Gaza border shots 'targeted PM'

BBC
Dec. 15, 2006

Hamas says the shooting on the convoy of the Palestinian prime minister at a Gaza border post was an assassination attempt by a rival faction.

Ismail Haniya's convoy came under fire when it was allowed to cross, after being held there for several hours.

A bodyguard was killed and Mr Haniya's son was shot in the face as the fire fight erupted at the Rafah checkpoint.

Border guards allied to President Abbas' Fatah faction, exchanged fire with Mr Haniya's security forces.

His convoy came under fire after the crossing was closed by Israel and angered Hamas militants, waiting to welcome him on the Gaza side, stormed the crossing point, overwhelming the border guards.

Chaotic scenes

The BBC's Alan Johnston in Gaza said that during chaotic scenes gunfire rattled around the entrance hall to the customs hall as Mr Haniya's bodyguards shielded him.

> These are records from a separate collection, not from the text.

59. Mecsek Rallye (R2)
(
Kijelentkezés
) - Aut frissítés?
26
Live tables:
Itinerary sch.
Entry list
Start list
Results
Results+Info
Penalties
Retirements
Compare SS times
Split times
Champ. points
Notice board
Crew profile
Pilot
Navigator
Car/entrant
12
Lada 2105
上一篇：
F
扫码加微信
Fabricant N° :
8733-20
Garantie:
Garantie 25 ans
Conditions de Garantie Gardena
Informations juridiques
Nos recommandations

He said the incident, as the jeep Mr Haniya was travelling in manoeuvred to avoid the bullets, was captured on television cameras.

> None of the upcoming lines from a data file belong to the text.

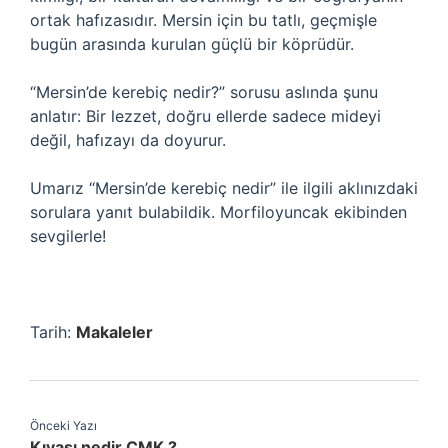
ortak hafızasıdır. Mersin için bu tatlı, geçmişle
bugün arasında kurulan güçlü bir köprüdür.
“Mersin’de kerebiç nedir?” sorusu aslında şunu
anlatır: Bir lezzet, doğru ellerde sadece mideyi
değil, hafızayı da doyurur.
Umarız “Mersin’de kerebiç nedir” ile ilgili aklınızdaki
sorulara yanıt bulabildik. Morfiloyuncak ekibinden
sevgilerle!
Tarih:
Makaleler
Önceki Yazı
Kıyası nedir CMK ?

"The bodyguard to Ismail Haniya was killed during an assassination attempt," said Hamas spokesman Fawzi Barhoum.

Mr Haniya had been prevented from crossing into Gaza and held at the border point for almost eight hours.

Israel closed its border saying that the tens of millions of dollars Mr Haniya was carrying as he returned from a foreign trip would fund "terrorist operations".

Mr Haniya crossed late on Thursday, following hours of intense negotiations, leaving the money on the Egyptian side with his aides.

Early elections?

Mr Haniya had been due to return to Gaza on Thursday after cutting short his first trip abroad as prime minister to deal with mounting tensions between his Hamas group and rivals Fatah.

Inter-faction tensions have increased since the killing of three sons of a pro-Fatah security chief on Monday.

President Mahmoud Abbas has spoken of the possibility of fresh elections.

Hamas would regard as tantamount to a coup, our correspondent says, an attempt to usurp the mandate that it won in elections just under a year ago.

Foreign donations

On Thursday Israeli Defence Minister Amir Peretz had ordered European Union monitors to close the Rafah crossing point.

Israel had said Mr Haniya would only be allowed to cross into Gaza if he left the money - reported to total more than $30m (£15.3m) - on the Egyptian side.

Israel says that money, in particular from Iran, goes directly to the funding of "terrorist operations" against Israel.

Mr Haniya's Hamas government has been hit by a Western-led boycott of its government and officials have had to carry in millions in cash.

Israel, the US and the EU all regard Hamas as being a terrorist organisation.

There are reports that the money has been deposited in an Arab League bank account in Egypt, our correspondent says.